Iyad el-Baghdadi, writer and activist based in Norway, simply wrote on Twitter; “F *** you, @EmmanuelMacron.”

In his speech, Macron also claimed that he sought to “liberate” Islam in France from foreign influences by improving oversight of mosque funding.

There would also be a closer examination of schools and associations serving exclusively religious communities.

France is reassessing its relations with its Muslim minority, the largest in Europe.

Just last month, a French parliamentarian from Macron’s La République en Marche party staged a strike against the presence of a hijab-clad student union leader in a parliamentary inquiry.

This incident was preceded a week earlier by another controversy, involving a French journalist who retweeted a post by a young Muslim influencer on low budget cooking with the caption “September 11”, in reference to the 2001 attacks on the World Trade Center in New York.

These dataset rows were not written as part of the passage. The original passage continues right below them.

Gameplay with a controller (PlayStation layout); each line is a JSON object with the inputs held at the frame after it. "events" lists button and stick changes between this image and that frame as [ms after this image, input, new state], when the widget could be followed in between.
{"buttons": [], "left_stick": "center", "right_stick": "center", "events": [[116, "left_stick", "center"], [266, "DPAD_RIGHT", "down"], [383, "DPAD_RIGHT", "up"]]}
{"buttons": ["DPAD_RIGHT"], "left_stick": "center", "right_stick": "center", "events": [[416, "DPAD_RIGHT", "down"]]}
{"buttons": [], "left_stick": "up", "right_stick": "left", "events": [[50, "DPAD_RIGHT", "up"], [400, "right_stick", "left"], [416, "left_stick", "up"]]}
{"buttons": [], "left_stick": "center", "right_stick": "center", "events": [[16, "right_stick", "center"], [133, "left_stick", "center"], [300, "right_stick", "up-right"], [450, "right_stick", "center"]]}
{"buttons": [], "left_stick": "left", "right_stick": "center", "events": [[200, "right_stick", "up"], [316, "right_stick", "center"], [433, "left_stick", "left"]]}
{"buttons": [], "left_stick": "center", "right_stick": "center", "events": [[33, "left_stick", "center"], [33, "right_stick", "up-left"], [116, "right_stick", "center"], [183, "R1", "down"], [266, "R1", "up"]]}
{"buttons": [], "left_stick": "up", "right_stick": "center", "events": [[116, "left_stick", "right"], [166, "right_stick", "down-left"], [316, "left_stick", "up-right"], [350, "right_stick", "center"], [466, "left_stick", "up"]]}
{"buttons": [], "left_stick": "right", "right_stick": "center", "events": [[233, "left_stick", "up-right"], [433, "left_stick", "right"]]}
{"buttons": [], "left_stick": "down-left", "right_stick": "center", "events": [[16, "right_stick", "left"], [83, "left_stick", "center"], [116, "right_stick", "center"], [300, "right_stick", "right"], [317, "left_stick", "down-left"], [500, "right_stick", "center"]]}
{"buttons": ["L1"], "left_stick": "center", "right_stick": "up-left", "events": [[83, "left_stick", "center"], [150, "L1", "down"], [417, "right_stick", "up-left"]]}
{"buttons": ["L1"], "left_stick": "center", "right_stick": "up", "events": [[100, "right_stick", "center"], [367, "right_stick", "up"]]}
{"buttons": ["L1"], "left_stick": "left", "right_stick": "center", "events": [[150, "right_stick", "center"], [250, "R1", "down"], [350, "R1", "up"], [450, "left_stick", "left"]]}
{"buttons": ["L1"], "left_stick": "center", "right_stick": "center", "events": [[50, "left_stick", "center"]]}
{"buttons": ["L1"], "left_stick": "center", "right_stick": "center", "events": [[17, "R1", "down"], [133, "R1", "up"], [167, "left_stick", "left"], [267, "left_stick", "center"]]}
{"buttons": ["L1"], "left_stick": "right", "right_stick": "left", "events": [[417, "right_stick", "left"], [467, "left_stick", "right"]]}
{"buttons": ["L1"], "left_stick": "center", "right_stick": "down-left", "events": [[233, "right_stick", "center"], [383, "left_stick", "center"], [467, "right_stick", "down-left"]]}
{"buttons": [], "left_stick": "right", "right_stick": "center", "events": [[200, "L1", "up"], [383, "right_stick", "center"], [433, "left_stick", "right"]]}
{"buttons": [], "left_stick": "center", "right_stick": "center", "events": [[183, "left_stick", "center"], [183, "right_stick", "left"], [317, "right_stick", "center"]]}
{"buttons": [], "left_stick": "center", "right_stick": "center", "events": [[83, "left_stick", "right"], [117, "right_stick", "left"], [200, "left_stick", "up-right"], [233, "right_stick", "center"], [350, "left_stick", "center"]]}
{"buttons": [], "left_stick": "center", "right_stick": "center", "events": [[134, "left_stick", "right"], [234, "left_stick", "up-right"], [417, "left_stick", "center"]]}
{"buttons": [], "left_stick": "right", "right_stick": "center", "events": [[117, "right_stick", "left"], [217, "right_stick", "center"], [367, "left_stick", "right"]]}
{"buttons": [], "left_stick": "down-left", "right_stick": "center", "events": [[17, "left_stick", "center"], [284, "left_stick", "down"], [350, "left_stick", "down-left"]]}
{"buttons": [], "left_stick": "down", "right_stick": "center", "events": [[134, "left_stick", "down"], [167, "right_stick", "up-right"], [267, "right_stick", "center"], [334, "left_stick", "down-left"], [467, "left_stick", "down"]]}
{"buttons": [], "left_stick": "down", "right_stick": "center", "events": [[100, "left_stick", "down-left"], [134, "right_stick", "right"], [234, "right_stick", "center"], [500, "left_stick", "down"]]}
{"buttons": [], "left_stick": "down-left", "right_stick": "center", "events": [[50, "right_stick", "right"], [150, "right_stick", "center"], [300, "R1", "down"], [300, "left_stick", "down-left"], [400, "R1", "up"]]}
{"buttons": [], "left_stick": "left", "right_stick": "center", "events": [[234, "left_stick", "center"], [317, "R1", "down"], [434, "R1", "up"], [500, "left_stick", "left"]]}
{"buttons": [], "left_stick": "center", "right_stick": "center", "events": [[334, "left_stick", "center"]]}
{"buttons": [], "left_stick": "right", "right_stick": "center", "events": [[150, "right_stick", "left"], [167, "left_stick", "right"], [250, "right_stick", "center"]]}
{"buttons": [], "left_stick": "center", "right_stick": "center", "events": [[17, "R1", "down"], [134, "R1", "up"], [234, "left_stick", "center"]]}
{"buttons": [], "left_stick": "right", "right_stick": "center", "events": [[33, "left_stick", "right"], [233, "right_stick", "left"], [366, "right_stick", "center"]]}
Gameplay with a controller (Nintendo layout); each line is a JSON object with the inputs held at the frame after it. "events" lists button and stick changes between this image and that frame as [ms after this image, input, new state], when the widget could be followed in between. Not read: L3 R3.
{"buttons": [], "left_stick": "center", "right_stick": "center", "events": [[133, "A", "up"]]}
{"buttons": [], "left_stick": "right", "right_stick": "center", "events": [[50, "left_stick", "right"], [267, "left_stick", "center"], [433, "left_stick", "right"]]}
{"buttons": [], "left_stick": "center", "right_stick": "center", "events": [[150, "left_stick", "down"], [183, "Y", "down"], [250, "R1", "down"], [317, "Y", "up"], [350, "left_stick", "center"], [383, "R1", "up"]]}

Macron was speaking Friday a week after a man attacked two people with a meat cleaver outside the former Paris offices of satirical weekly Charlie Hebdo, an assault condemned by the government as an act of “Islamist terrorism.”

Charlie Hebdo staff were killed in January 2015 by gunmen seeking revenge for the publication of cartoons of the Prophet Muhammad.

Members of the Muslim community in France have consistently denounced these acts, describing them as going against the precepts of their religion.